I have a vector with dates in this format (example of the first 6 rows):
Dates<-c(
"Sun Oct 04 20:33:05 EEST 2015",
"Sun Oct 04 20:49:23 EEST 2015",
"Sun Oct 04 21:05:25 EEST 2015",
"Mon Sep 28 10:02:38 IDT 2015",
"Mon Sep 28 10:17:50 IDT 2015",
"Mon Sep 28 10:39:48 IDT 2015")
I tried to read this variable Dates
to R using as.Date()
function:
as.Date(Dates,format = "%a %b %d %H:%M:%S %Z %Y")
but the process failed as %Z
parameter is not supported in the input. The time zones differ throughout the vector.
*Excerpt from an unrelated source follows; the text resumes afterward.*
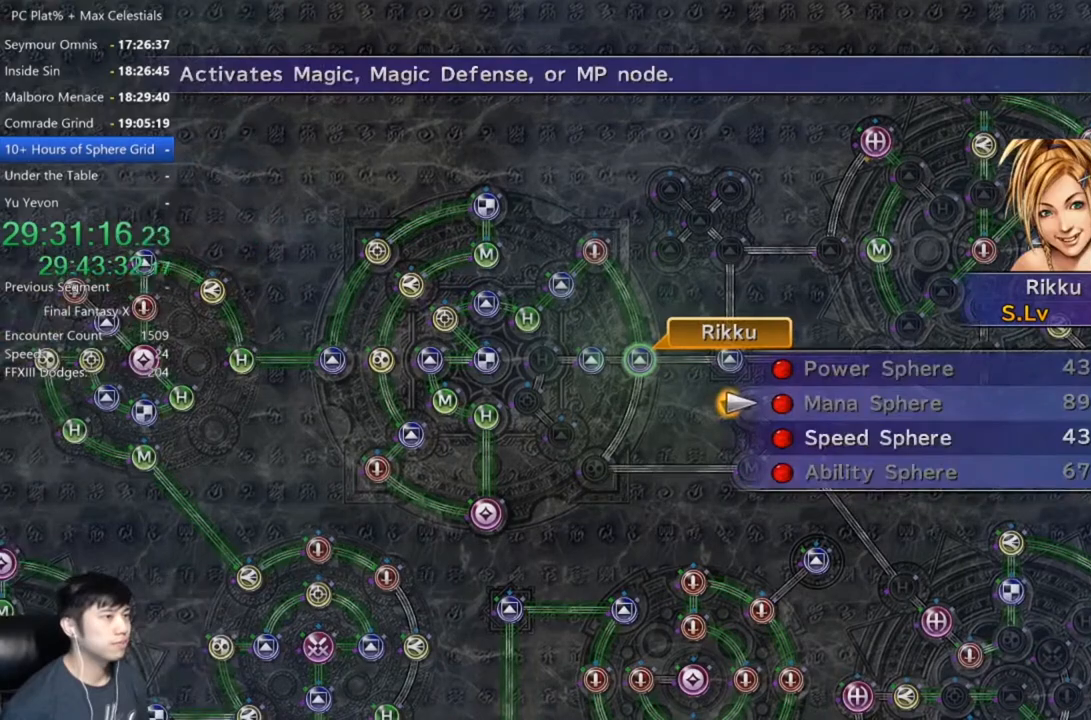
{"buttons": ["A"], "left_stick": "center", "right_stick": "center", "button_events": [[100, "DPAD_DOWN", "up"], [234, "A", "down"], [301, "A", "up"], [367, "A", "down"], [434, "A", "up"], [501, "A", "down"]]}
What are the alternatives to read data correctly with respect to the time zone?
This solution requires some simplifying assumptions. Assuming you have many elements in your vector, the best approach is to use a database of timezone offsets to figure out what each time is (in a chosen locale, such as GMT). The timezone data I used is the timezone.csv file from https://timezonedb.com/download
Depending on how exact your data needs to be, be careful to adjust for daylight savings if necessary. Also, I don't know much about time zones, but I noticed that for some reason, certain time zones can have multiple offsets. In the original database, CLT (Chilean time) can vary from 3-5 hours from GMT, for some reason.
For this exercise, my code simply takes the first of each time zone's offset from the database and assumes no daylight savings day. This may be sufficient if your work doesn't require such precision, but you should QA and validate your work either way.
Also, note that this solution should be robust for date changes as well. For example, if the time is adjusted from 1am to 11pm, then the date should revert back one day.